Echo the text of every record below line for line, changing nothing.

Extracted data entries

--

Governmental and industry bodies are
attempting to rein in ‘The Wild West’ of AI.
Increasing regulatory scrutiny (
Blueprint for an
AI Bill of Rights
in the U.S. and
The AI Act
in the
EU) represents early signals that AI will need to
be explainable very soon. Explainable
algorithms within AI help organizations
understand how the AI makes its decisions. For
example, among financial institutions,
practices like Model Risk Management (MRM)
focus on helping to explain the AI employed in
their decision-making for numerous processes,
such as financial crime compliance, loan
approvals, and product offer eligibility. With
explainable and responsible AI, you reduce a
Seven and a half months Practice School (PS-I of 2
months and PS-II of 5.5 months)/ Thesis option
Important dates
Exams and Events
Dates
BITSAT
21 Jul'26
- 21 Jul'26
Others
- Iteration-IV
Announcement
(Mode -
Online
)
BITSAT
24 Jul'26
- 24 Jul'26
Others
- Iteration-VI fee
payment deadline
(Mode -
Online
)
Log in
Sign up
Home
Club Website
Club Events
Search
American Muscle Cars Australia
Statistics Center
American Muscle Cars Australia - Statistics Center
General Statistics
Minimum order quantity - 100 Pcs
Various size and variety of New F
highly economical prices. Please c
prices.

--

Output below
Governmental and industry bodies are
attempting to rein in ‘The Wild West’ of AI.
Increasing regulatory scrutiny (
Blueprint for an
AI Bill of Rights
in the U.S. and
The AI Act
in the
EU) represents early signals that AI will need to
be explainable very soon. Explainable
algorithms within AI help organizations
understand how the AI makes its decisions. For
example, among financial institutions,
practices like Model Risk Management (MRM)
focus on helping to explain the AI employed in
their decision-making for numerous processes,
such as financial crime compliance, loan
approvals, and product offer eligibility. With
explainable and responsible AI, you reduce a
Seven and a half months Practice School (PS-I of 2
months and PS-II of 5.5 months)/ Thesis option
Important dates
Exams and Events
Dates
BITSAT
21 Jul'26
- 21 Jul'26
Others
- Iteration-IV
Announcement
(Mode -
Online
)
BITSAT
24 Jul'26
- 24 Jul'26
Others
- Iteration-VI fee
payment deadline
(Mode -
Online
)
Log in
Sign up
Home
Club Website
Club Events
Search
American Muscle Cars Australia
Statistics Center
American Muscle Cars Australia - Statistics Center
General Statistics
Minimum order quantity - 100 Pcs
Various size and variety of New F
highly economical prices. Please c
prices.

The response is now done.